In nine starts for the Scrappers, McKenzie sported a 0.55 ERA over 49.1 innings with 55 strikeouts and 16 walks, which earned him a promotion to full-season Single-A Lake County on Aug. 3, 2016. McKenzie wasn’t at Low-A long, but he earned mid-season All-Star honors for the New York Penn League.
Impressively, McKenzie’s strikeout rate actually improved after his promotion to full-season ball, whiffing a career best 12.97 batters per nine innings and walking a career-low 1.59 batters per nine over six games and 36.0 innings pitched.
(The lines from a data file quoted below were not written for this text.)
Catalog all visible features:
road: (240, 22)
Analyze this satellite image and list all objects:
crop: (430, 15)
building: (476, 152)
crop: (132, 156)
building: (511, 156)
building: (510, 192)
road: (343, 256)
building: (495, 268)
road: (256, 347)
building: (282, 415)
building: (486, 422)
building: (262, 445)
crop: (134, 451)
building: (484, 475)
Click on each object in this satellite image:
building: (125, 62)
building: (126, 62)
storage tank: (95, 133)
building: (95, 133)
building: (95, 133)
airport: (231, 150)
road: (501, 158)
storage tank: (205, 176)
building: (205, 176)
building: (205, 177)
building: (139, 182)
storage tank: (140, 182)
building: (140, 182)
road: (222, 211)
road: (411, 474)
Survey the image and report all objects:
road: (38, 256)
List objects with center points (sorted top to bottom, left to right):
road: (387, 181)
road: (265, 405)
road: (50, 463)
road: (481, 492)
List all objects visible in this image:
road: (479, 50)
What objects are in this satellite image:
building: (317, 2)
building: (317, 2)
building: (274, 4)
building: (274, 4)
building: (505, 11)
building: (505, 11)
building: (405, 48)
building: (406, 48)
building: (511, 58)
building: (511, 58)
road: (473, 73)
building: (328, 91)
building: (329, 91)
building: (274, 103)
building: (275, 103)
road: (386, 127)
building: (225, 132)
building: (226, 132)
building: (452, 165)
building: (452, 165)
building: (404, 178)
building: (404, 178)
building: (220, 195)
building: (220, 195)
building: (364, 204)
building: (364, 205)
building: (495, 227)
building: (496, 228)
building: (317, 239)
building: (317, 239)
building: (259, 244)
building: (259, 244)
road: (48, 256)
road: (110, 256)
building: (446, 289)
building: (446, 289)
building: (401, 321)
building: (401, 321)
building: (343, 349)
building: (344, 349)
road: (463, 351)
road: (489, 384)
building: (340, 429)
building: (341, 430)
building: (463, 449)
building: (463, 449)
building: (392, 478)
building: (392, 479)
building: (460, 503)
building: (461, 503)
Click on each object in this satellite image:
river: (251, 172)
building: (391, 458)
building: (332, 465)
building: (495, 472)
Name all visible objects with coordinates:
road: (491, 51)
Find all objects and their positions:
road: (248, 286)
His performance was impressive enough for that to be his only stop in Lake County as the Indians promoted him straight to High-A Lynchburg as a 19-year-old to begin the 2017 season.
The 2017 season was when McKenzie really started gaining national attention as one of the best pitching prospects in baseball. Despite being one of the youngest players in the Carolina League, McKenzie dominated. Over 25 starts in his first full season of pitching, McKenzie whiffed 186 batters in 143.0 innings pitched, which was good for the second most strikeouts of any pitcher in minor league baseball that season. That list includes some of the best pitching prospects in the game (No. 3, AJ Puk, No. 5 Michael Kopech) and one of the best pitchers in baseball today (No. 17 Shane Bieber).
McKenzie’s performance earned him some major accolades in 2017, garnering Carolina League Pitcher of the Week twice (May 14 and July 9), a Carolina League All-Star nod, an invite to the Futures Game and Carolina League Pitcher of the Year.
This should have set 2018 as the year McKenzie made the leap to the big leagues, but everything doesn’t always work out the way we plan. He missed the first half of the season as a precautionary measure with forearm soreness, although he didn’t miss a beat in his Double-A debut, sporting a 2.86 ERA and 1.00 WHIP over 16 starts and 90.2 innings pitched, although his strikeout rate dropped below one per inning at 8.64 K/9.
That was the last time McKenzie has pitched in a professional capacity. He was shut down indefinitely in spring training of 2019 with an upper back strain. Things only got worse when he suffered a pectoral strain while recovering from the back injury, and he did not pitch the entire season.
On the bright side, none of the injuries McKenzie has experienced were to his shoulder or elbow, and he appears to be fully healthy now.
The Indians added McKenzie to the 40-man roster in the offseason and he will make his pro debut today after never pitching beyond Double-A, although he would have been pitching at Triple-A this year had the minor league season not been canceled.
Word is he’s used his downtime effectively, adding a slider to his previous three-pitch mix of curveball, fastball and change up. We’ll find out tonight.